There’s a new addition in the Kroger family. The Ohio-based supermarket chain announced this week that it is acquiring the small Michigan-based Hiller’s Markets specialty chain for an undisclosed sum.

“We are excited to welcome Hiller’s customers into our stores and introduce them to our great people,” said Jayne Homco, president of Kroger’s Michigan division, in a statement to the press. “Hiller’s has a decades-long reputation of great customer service and outstanding selection of local and ethnic foods, and we look forward to continuing those traditions as we expand in this market.”
Meanwhile Jim Hiller, president and CEO of Hiller’s Markets, also took to the press release to express his support of the acquisition—as well as to ask the current Hiller’s Markets customer base to support the changes ahead:

“After 75 years of providing the finest quality groceries and services to southeast Michigan I am pleased that Hiller’s legacy of excellence will be continued by the Kroger Company.

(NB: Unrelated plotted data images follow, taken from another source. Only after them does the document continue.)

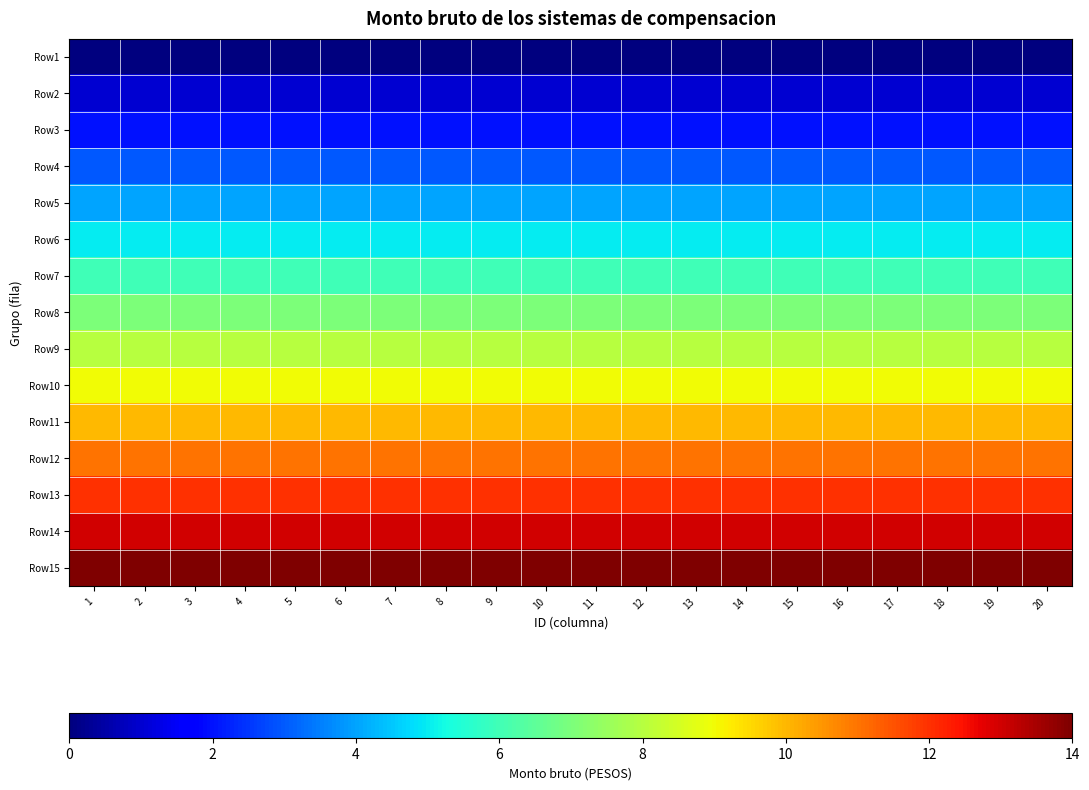

What is the spread (max minus min) of values at 6?

14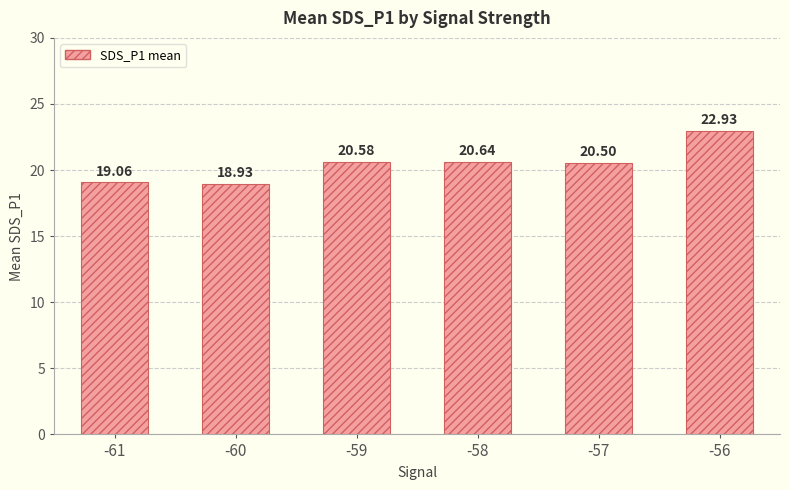

Approximately how many times larger is the value at -59 compared to -60?

1.1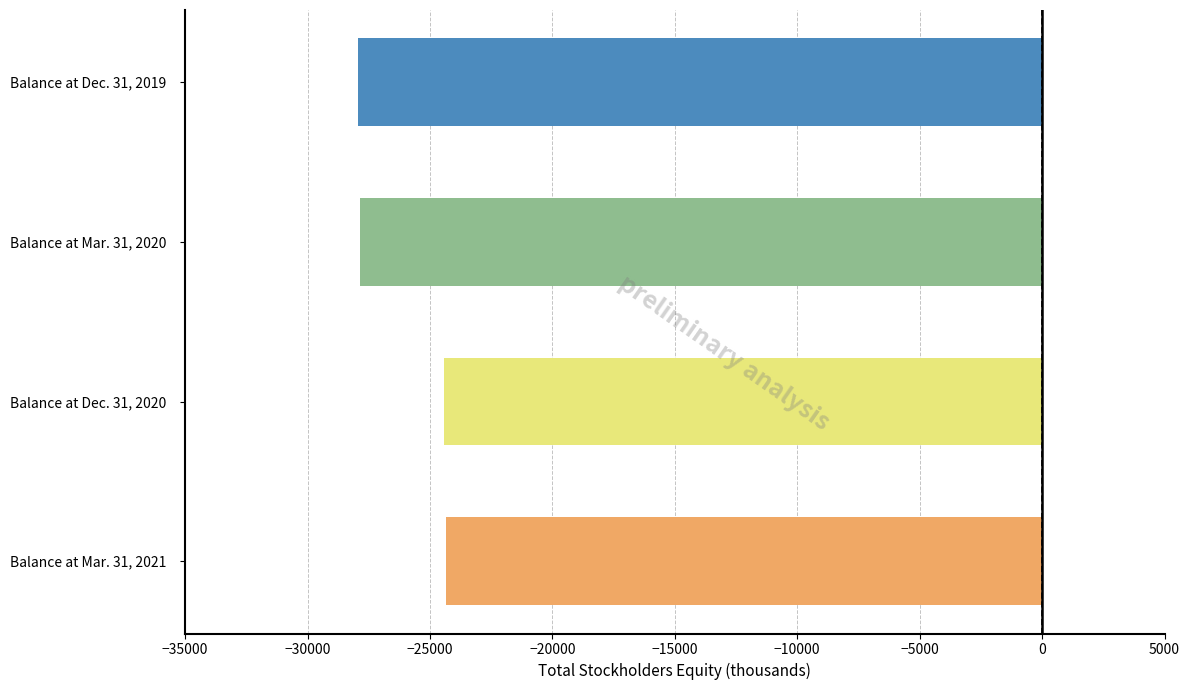

What is the average value?

-26140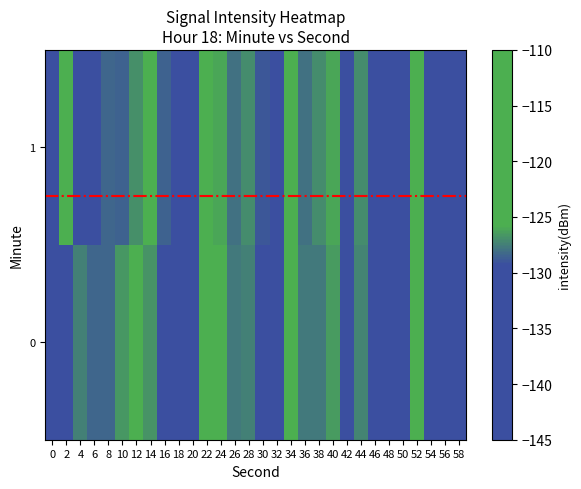

What is the smallest value displayed?

-143.9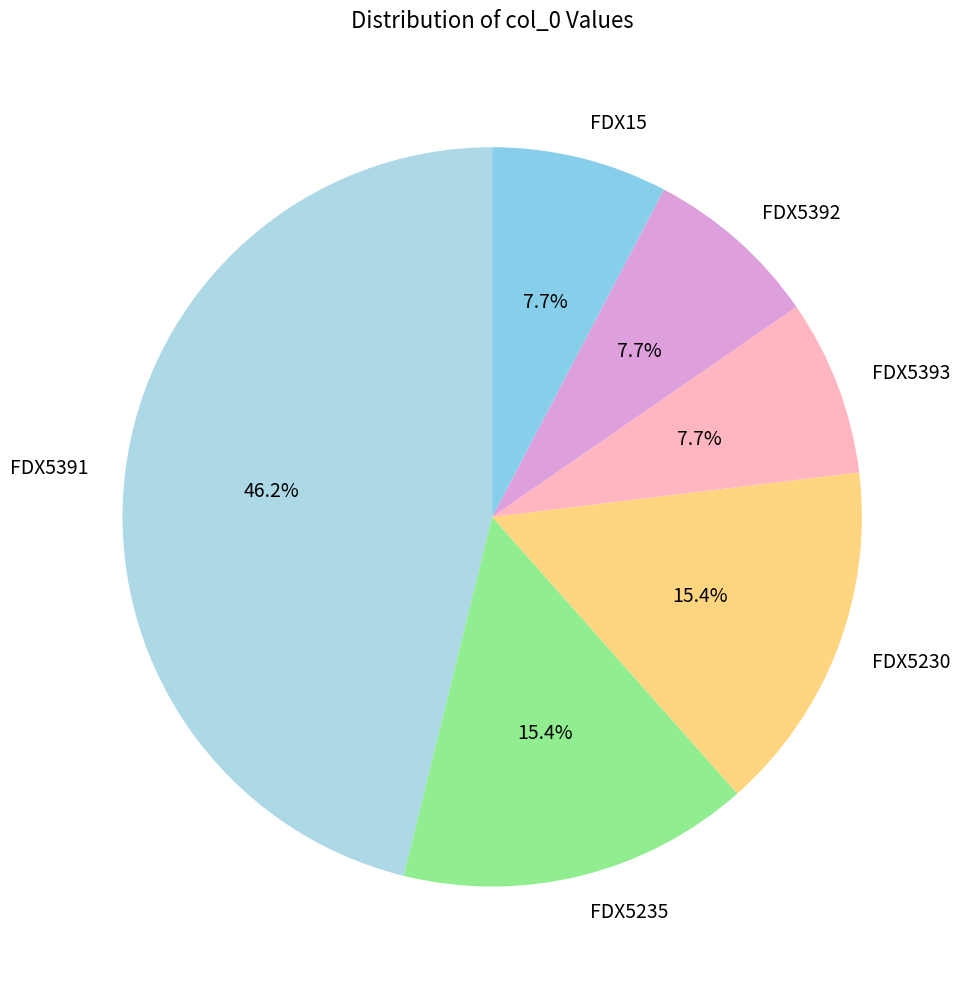

To the nearest percent, what is the difference between the largest and smallest slice percentages?

38%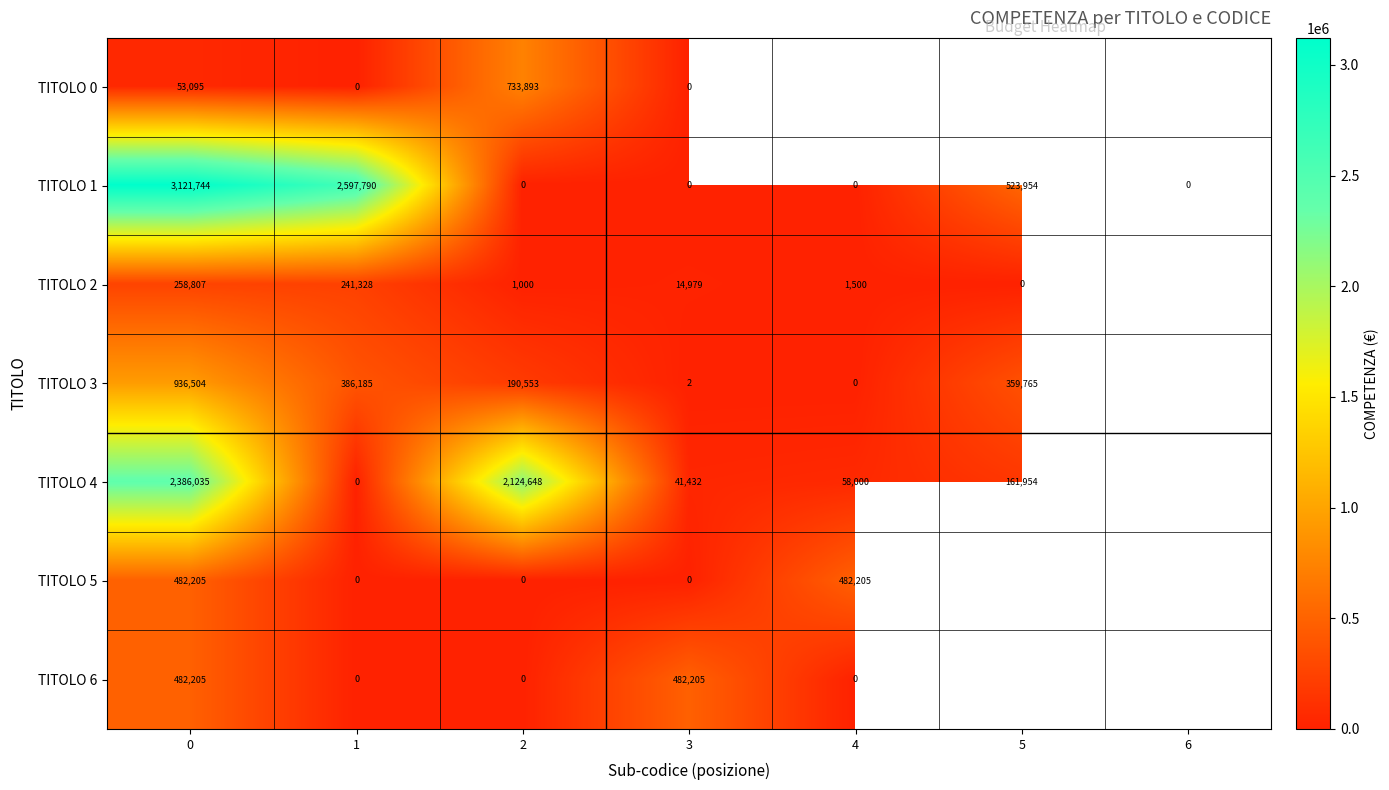

Where is row_6 nearest to the value 241102?

1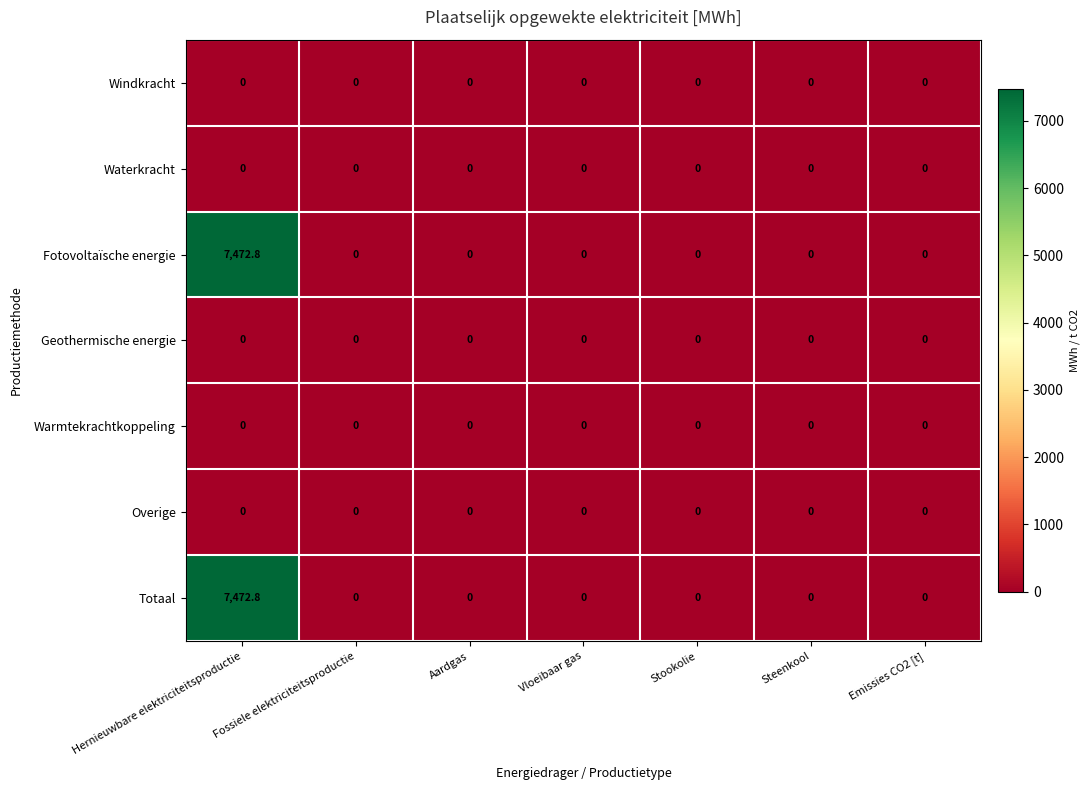

True or false: Waterkracht has a value of 0.0 at Emissies CO2 [t].

True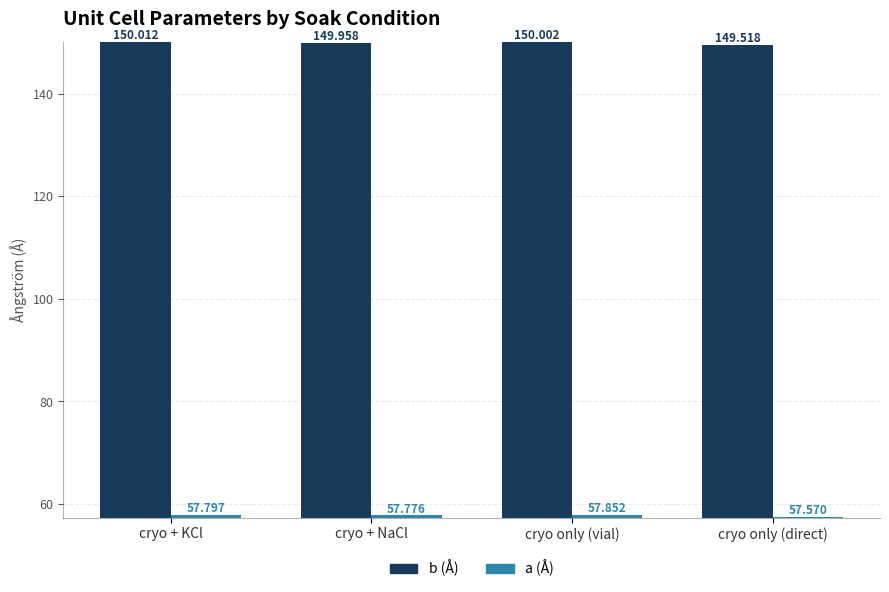

Which category has the lowest value across all series?

cryo only (direct)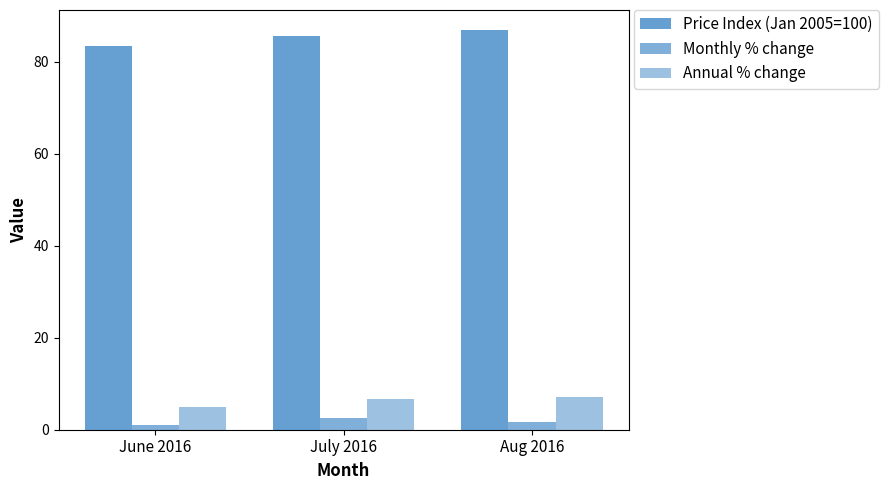

What is the value of the Monthly % change bar at the 3rd from the left?

1.6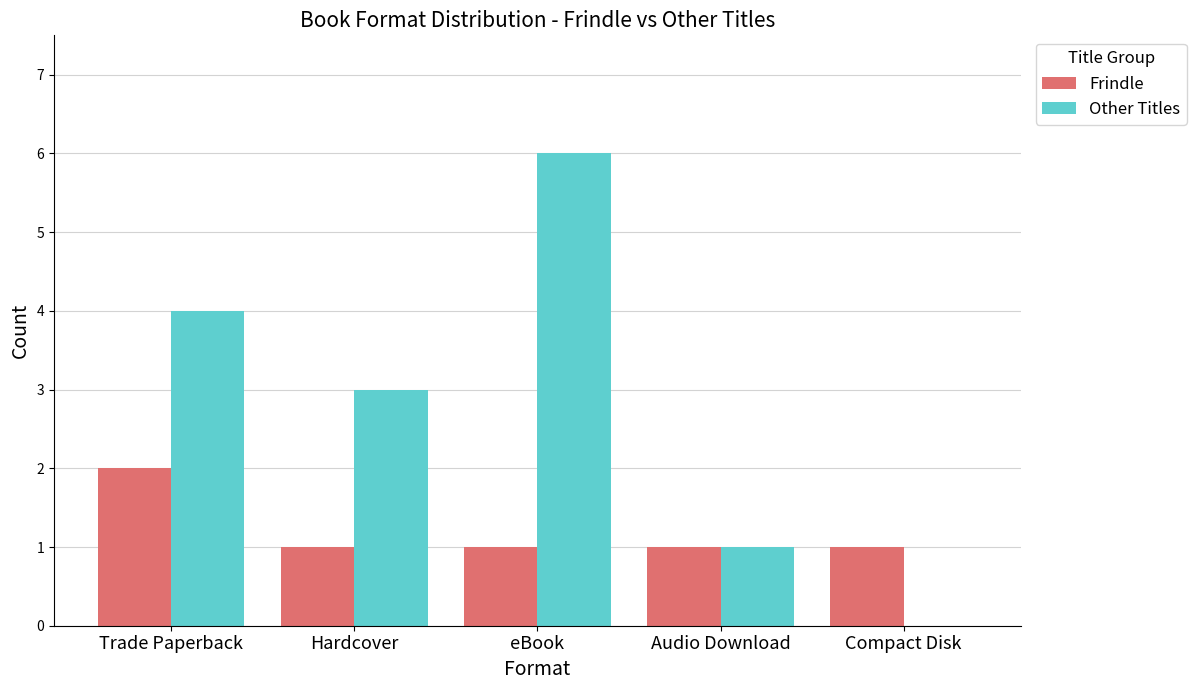

At which category does the chart reach its peak across all series?

eBook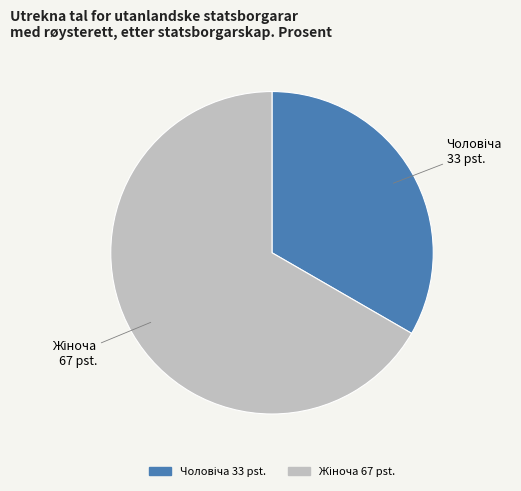

Does any single category account for the majority?

Yes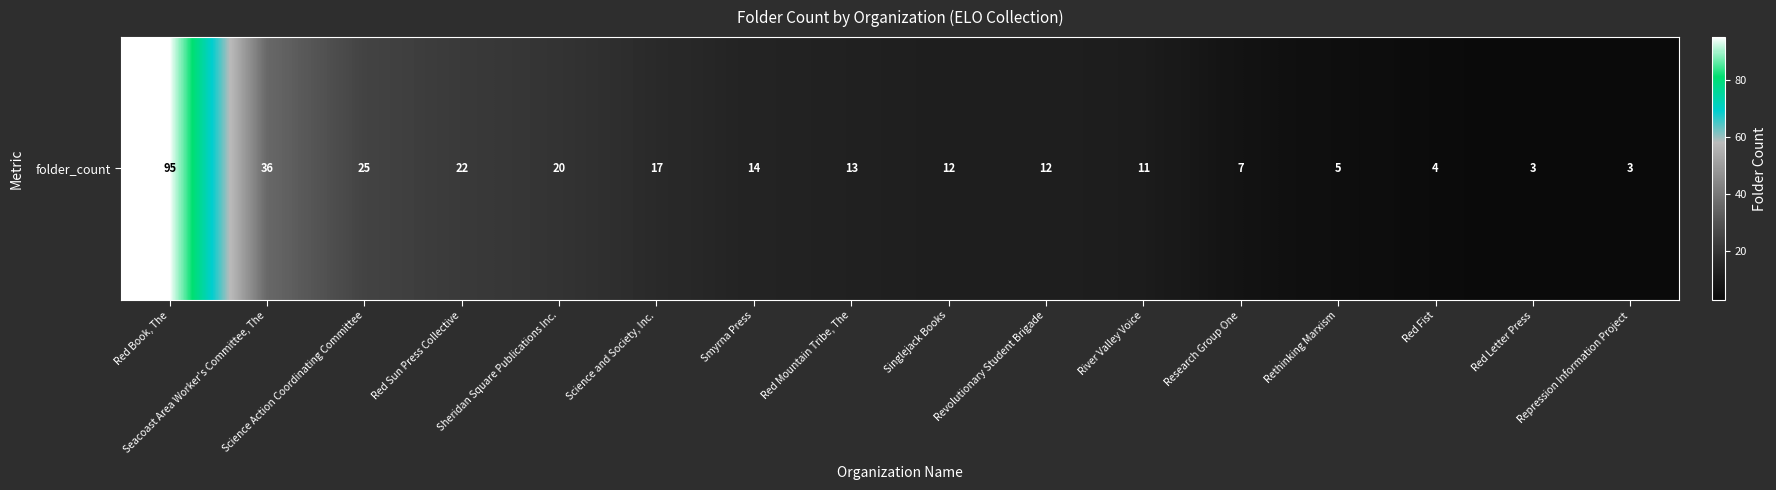

What is the difference between the maximum and second lowest values?

92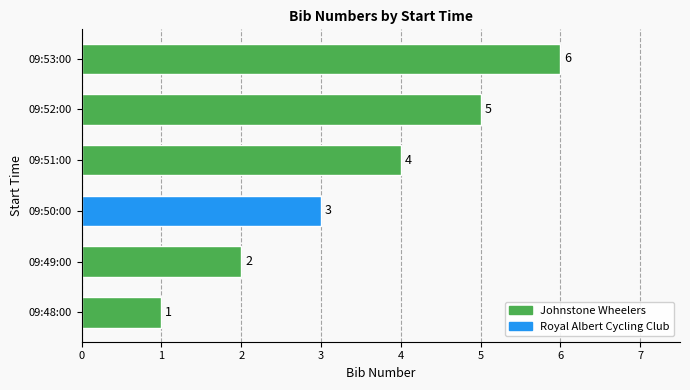

At which label is the value closest to 3?

09:50:00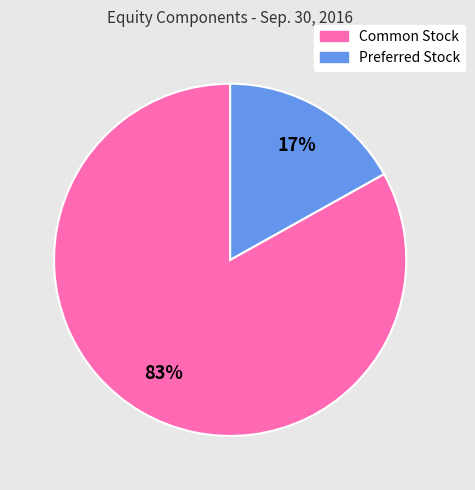

To the nearest percent, what is the difference between the largest and smallest slice percentages?

66%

I encourage Hiller’s customers to continue shopping at Kroger following the transition and to continue supporting their favorite associates.”

This acquisition is very different from the recent massive merger between Albertsons and Safeway—Hiller’s Markets is a very small regional chain, comprised of only seven locations throughout the Detroit metropolitan area. Why would a major chain like Kroger choose to invest in acquiring such a comparatively small brand that would not expand its national reach?

The answer could lie in a recent study predicting that traditional retailers could lose 10 percent of their market share by 2025. In its white paper “Food Industry Transformation: The Next Decade,” consulting and research firm Technomic reports that changes in spending and attitudes on health and nutrition among middle-class and affluent consumers could cause a seismic shift in the retail industry, with the market share of traditional retailers dropping from 71 percent to 62 percent over the next ten years. In addition, while supermarkets can expect 3 percent sales growth annually over the next decade, Technomic predicts that fresh format stores and farmer’s markets will grow each year by 12 percent and 13.5 percent respectively.

Faced with data and predictions like this, investing in smaller hyperregional markets makes perfect sense. It’s surprising that Kroger isn’t keeping the Hiller’s Markets name throughout the transition, but then again it could be part of a strategy to help consumers associate the Kroger name as much with smaller local specialty markets as with larger traditional supermarkets.

Either way, If Kroger is able to make similar strategic acquisitions like this across the country—and if Kroger is able to retain its customer base by maintaining the focus and intent (if not the identity) of the original markets it acquires—it may continue to grow and benefit even as consumers start to turn more frequently to grocers outside of the traditional Kroger model.